*TASK GOAL*
Below are the entries; return every line among them that holds the word "editing".

[Saved entries]

%%

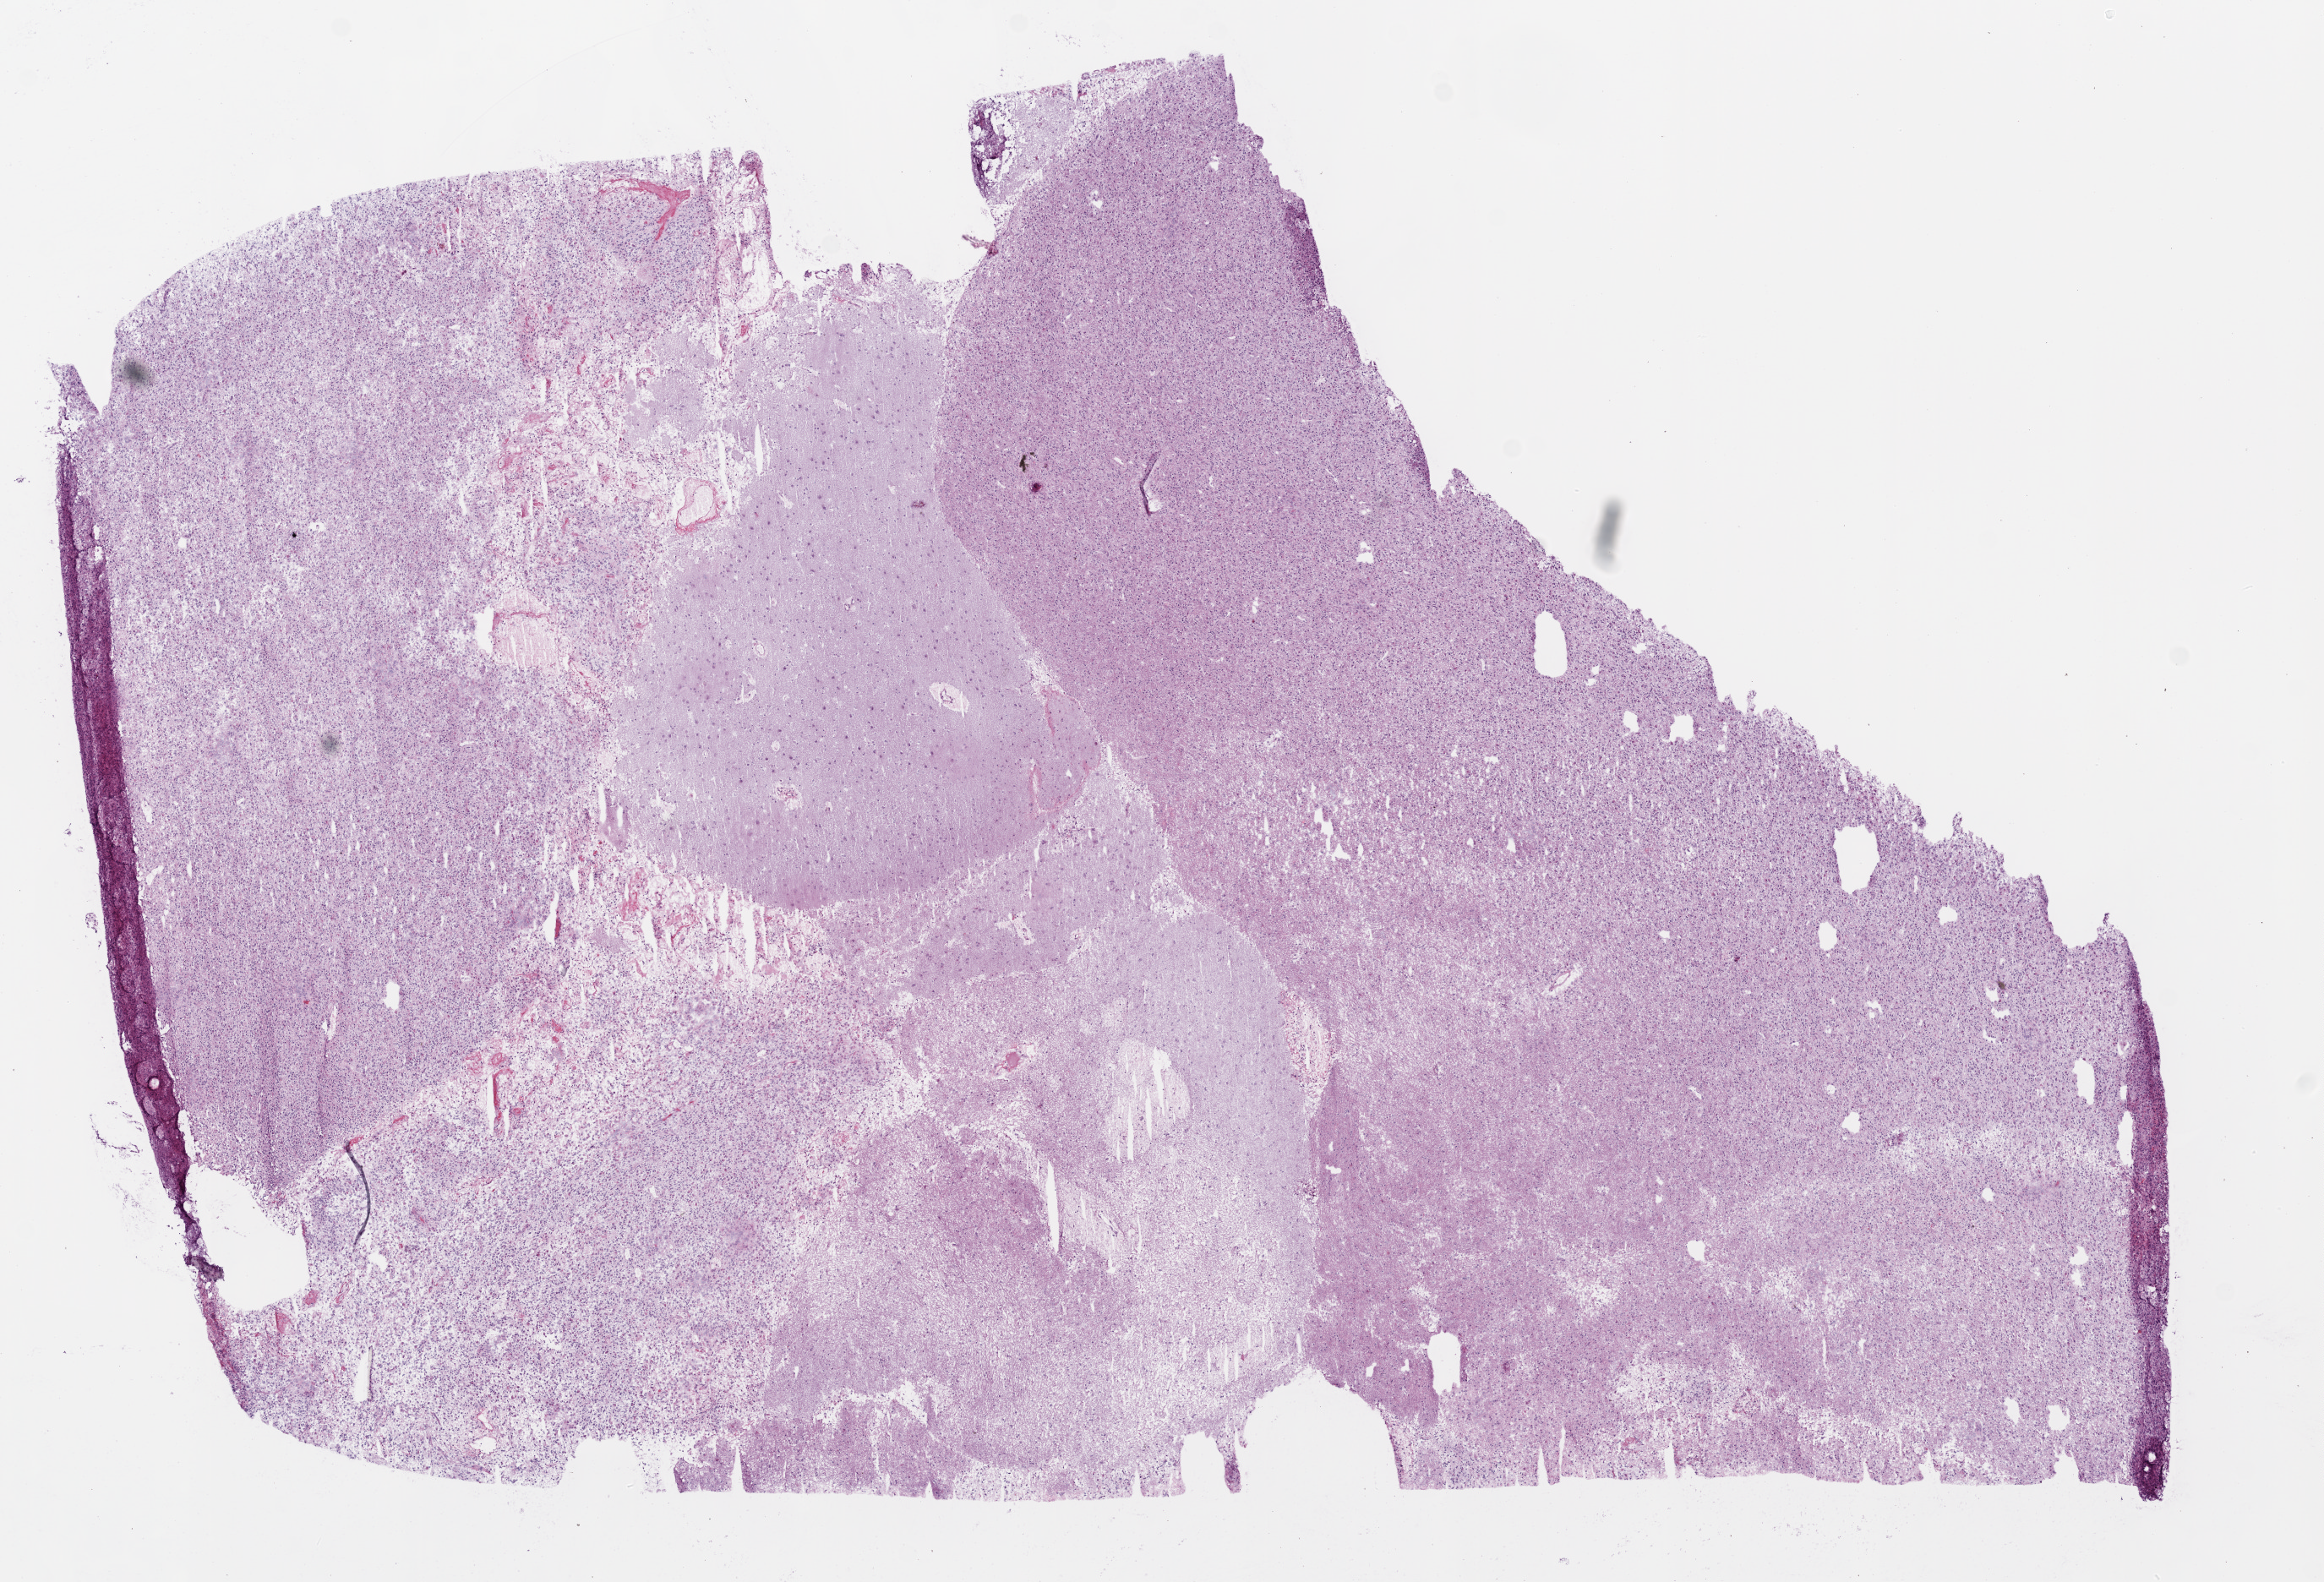
Whole-slide histology image, H&E — whole scanned area (about 11.0 x 7.5 mm, from a 20x scan) shown as a low-resolution overview, frozen section from the top of the tissue portion, brain, primary tumour sample. Male patient; age at initial diagnosis 50 years. Slide review estimates, as recorded: tumour cells 98%, tumour nuclei 80%.
Histologic diagnosis: Glioblastoma.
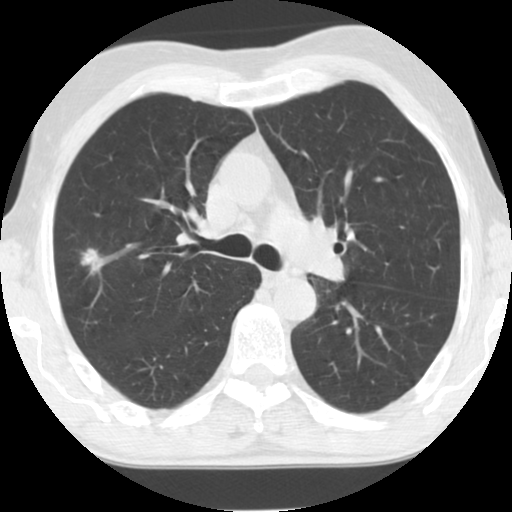
Low-dose screening chest CT, one axial slice; position 83 of 124 along the scan axis; reconstruction kernel STANDARD; 120 kVp; lung window (W 1500 / L -600 HU); 2.5 mm slice thickness; 512 × 512 image matrix, field of view 310 × 310 mm.
Outlined on this slice (expert manual segmentation):
- lesion 1 (tumor, upper lobe of right lung): bounding box <81,248,102,271> (left, top, right, bottom; pixels)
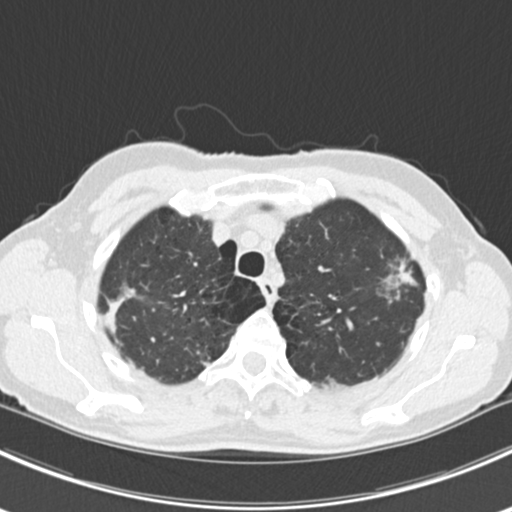
Low-dose screening chest CT, axial slice. Baseline screening round. Lung window (W 1500 / L -600 HU). Slice 39 of 224 in the series. 512 × 512 image matrix. Female participant, aged 63 years at enrolment. Current smoker at enrolment.
• Expert reader's lesion annotation, bounding box (x1, y1, x2, y2) in pixels: (365, 250, 428, 313).
• The screening reader recorded 10 non-calcified nodules or masses ≥4 mm on this exam (right lower lobe, right lower lobe, left lower lobe, left lower lobe, right middle lobe, right lower lobe, left lower lobe, left upper lobe, right upper lobe, left upper lobe); which of them this box marks is not recorded.
• Official screen result: positive, change unspecified: nodule(s) >= 4 mm or enlarging nodule(s), mass(es), or other non-specific abnormalities suspicious for lung cancer.
• Lung cancer was diagnosed 751 days after this screen: bronchiolo-alveolar adenocarcinoma, NOS, right upper lobe, right middle lobe, right lower lobe, left upper lobe, left lower lobe, moderately differentiated (G2), stage IV (AJCC 6th edition).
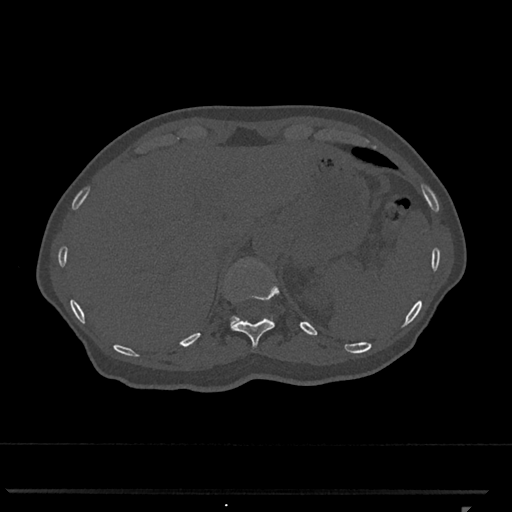
CT including the spine, one axial slice. Slice 503 of 793 in the series (ordered by position). 120 kVp. Bone window (W 1800 / L 400 HU). 0.5 mm slice thickness. 512 × 512 image matrix, field of view 380 × 380 mm. Female patient, age 62 years. From the clinical record (not read from this slice): primary cancer: renal.
Outlined on this slice (semi-automatically segmented with operator editing):
- T11 vertebra: bounding box (x1, y1, x2, y2) in pixels: (230, 261, 279, 349)
- T12 vertebra: (230, 264, 273, 325)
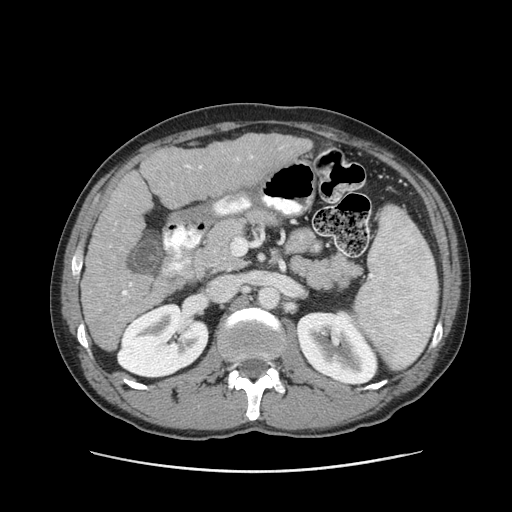
Contrast-enhanced abdominal CT (liver protocol), one axial slice. Position 43 of 93 along the scan axis. Soft-tissue window (W 400 / L 40 HU). 512 × 512 image matrix, field of view 380 × 380 mm. From the clinical record (not read from this slice): diagnosis: hepatocellular carcinoma (patient treated with transarterial chemoembolisation; whether this scan precedes or follows treatment is not stated here); TNM stage (as recorded): Stage-II.
Structures marked on this image (semi-automatically segmented with operator editing):
- liver parenchyma outside the tumour (the mass and vessels are separate outlines, so this box may not span the whole liver): bounding box (x1, y1, x2, y2) in pixels: (82, 134, 312, 350)
- portal vein: (122, 156, 253, 295)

%%

*SOLUTION*
Outlined on this slice (semi-automatically segmented with operator editing):
Structures marked on this image (semi-automatically segmented with operator editing):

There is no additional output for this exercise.